Que ces fonds propres prescrits par les experts soient suffisants, les données avancées par le professeur Urs Birchler, spécialiste en questions bancaires, nous en font douter. Selon ses calculs en effet, les grandes banques ont perdu environ 75 milliards (prix actuels) lors de la crise immobilière de la fin des années 1980/début des années 1990. Les pertes essuyées durant la crise financière n’ont donc rien d’unique.

Moins que dans les années 1990

Selon les nouvelles prescriptions, les banques détiendront moins de fonds propres que dans leurs bilans des années 1990. C’est même ce que le groupe d’experts écrit dans son rapport… Alors que, selon ce groupe, les banques devront détenir à l’avenir environ 2,5 centimes de « vrais » fonds propres par franc de leur bilan total, ce montant était, de fait, d’environ 3 centimes à la fin des années 1990.

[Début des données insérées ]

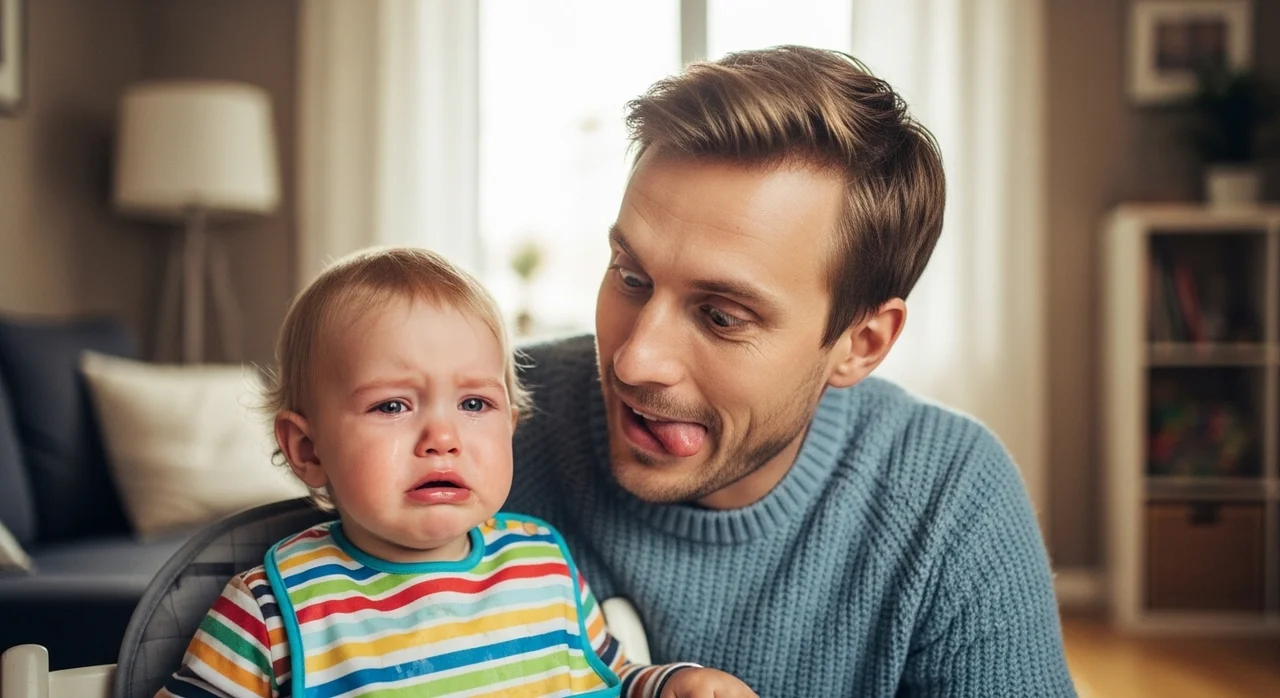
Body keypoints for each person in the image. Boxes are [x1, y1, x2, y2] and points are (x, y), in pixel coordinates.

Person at [504, 46, 1078, 697]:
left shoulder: (948, 499)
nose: (636, 358)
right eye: (631, 277)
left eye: (721, 317)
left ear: (859, 344)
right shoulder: (489, 415)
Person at [156, 247, 756, 698]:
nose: (442, 439)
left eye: (475, 405)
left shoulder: (542, 566)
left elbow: (608, 679)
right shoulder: (269, 610)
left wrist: (671, 684)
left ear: (511, 428)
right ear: (308, 449)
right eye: (392, 406)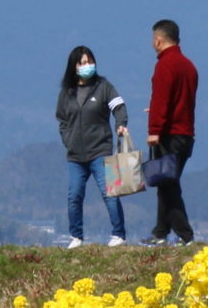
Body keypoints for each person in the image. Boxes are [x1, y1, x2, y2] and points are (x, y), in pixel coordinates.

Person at [56, 44, 131, 248]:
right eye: (82, 63)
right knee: (74, 195)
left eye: (89, 61)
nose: (87, 65)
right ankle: (76, 236)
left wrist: (121, 124)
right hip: (75, 155)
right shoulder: (67, 92)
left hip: (100, 150)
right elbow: (61, 119)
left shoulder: (103, 86)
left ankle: (118, 234)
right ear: (74, 67)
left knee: (110, 193)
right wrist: (67, 139)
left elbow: (119, 107)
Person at [145, 18, 198, 245]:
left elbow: (162, 98)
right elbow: (180, 101)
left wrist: (154, 129)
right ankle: (160, 232)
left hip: (169, 134)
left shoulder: (165, 65)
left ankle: (185, 235)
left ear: (158, 40)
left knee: (169, 186)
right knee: (165, 181)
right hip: (185, 133)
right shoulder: (189, 66)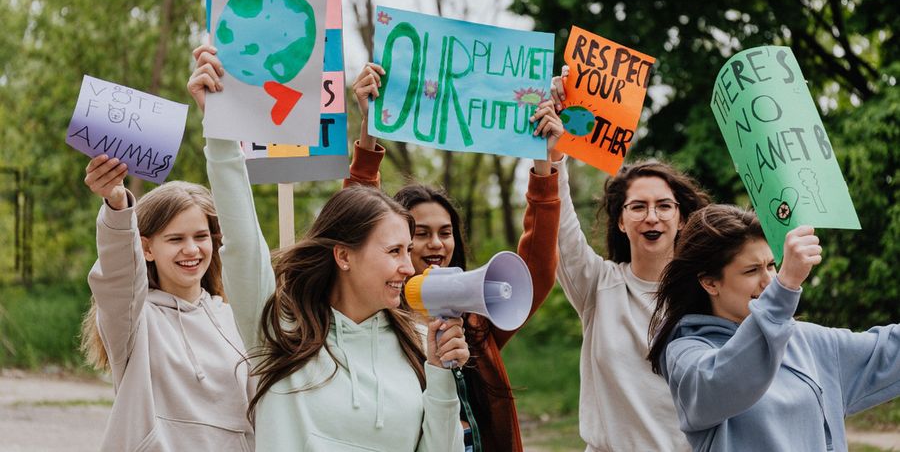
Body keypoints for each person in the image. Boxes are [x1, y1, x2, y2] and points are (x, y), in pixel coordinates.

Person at [188, 45, 468, 451]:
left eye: (408, 251)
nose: (409, 266)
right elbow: (244, 241)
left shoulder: (419, 345)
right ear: (343, 255)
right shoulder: (278, 331)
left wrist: (441, 373)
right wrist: (220, 130)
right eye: (394, 252)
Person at [349, 62, 562, 452]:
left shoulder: (477, 319)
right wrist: (369, 128)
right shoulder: (374, 316)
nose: (436, 244)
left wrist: (543, 163)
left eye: (445, 233)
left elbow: (535, 270)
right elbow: (358, 220)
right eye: (420, 234)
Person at [547, 68, 710, 451]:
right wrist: (554, 155)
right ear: (621, 220)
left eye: (663, 206)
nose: (651, 217)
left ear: (681, 217)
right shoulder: (596, 285)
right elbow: (558, 223)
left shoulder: (709, 291)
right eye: (638, 207)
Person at [647, 205, 900, 451]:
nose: (769, 280)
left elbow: (888, 351)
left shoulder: (805, 340)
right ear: (710, 283)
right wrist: (785, 285)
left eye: (771, 265)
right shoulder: (685, 353)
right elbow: (726, 380)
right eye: (751, 270)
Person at [79, 155, 254, 452]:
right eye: (175, 239)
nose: (191, 249)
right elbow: (119, 276)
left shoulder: (236, 319)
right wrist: (118, 206)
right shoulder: (134, 321)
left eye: (201, 236)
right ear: (146, 248)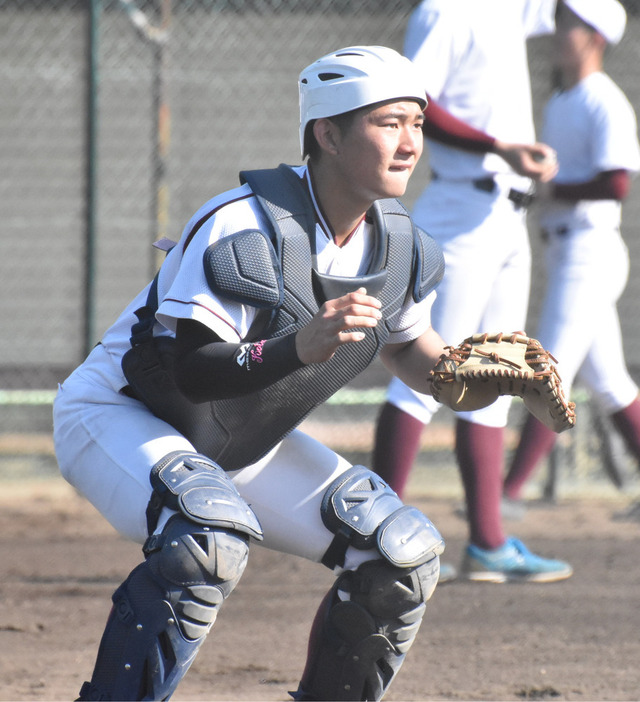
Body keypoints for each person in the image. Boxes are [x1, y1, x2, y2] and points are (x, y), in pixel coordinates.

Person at [53, 45, 459, 702]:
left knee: (399, 555)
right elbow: (193, 371)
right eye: (389, 122)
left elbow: (414, 351)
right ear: (327, 133)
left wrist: (472, 384)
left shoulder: (401, 245)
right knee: (204, 540)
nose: (411, 142)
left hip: (240, 442)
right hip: (122, 415)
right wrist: (301, 344)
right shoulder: (244, 225)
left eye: (417, 122)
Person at [372, 0, 575, 583]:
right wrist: (501, 147)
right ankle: (375, 533)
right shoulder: (444, 10)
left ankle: (488, 541)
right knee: (426, 370)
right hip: (462, 209)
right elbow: (414, 105)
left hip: (510, 217)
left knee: (499, 371)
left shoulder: (510, 8)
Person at [503, 0, 640, 516]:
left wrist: (556, 186)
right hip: (566, 248)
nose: (561, 32)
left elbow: (617, 181)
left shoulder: (605, 100)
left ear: (596, 35)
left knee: (548, 371)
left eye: (572, 24)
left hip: (591, 247)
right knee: (609, 382)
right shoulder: (564, 100)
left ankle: (505, 492)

Cette proposition ne permettra pas de résoudre le problème du « too big to fail ». À l’avenir, les réserves des banques ne seront pas suffisantes pour que l’on puisse dire en bonne conscience que les difficultés déjà rencontrées ne se reproduiront plus.

Cependant, le groupe d’experts a compris son mandat différemment. Il écrit que sa tâche est d’examiner des « possibilités de réduction des risques que les grandes entreprises font peser sur l’économie nationale » (p. 7). Il ne s’agit donc pas de résoudre le problème, mais uniquement de l’atténuer. Manifestement, on ne pouvait sans doute pas en attendre plus d’un groupe d’experts, créé par le Conseil fédéral Merz, dans lequel les représentants des autorités étaient minoritaires face à ceux des banques et des entreprises.

Ainsi, le Conseil fédéral doit notablement améliorer les propositions des experts. La population veut que le secteur financier ne soit pas un risque pour le reste de l’économie. Et elle ne veut pas de deuxième affaire UBS. C’est pour cela qu’il faut contraindre les grandes banques à détenir autant de fonds propres qu’il leur est nécessaire pour supporter elles-mêmes leurs pertes.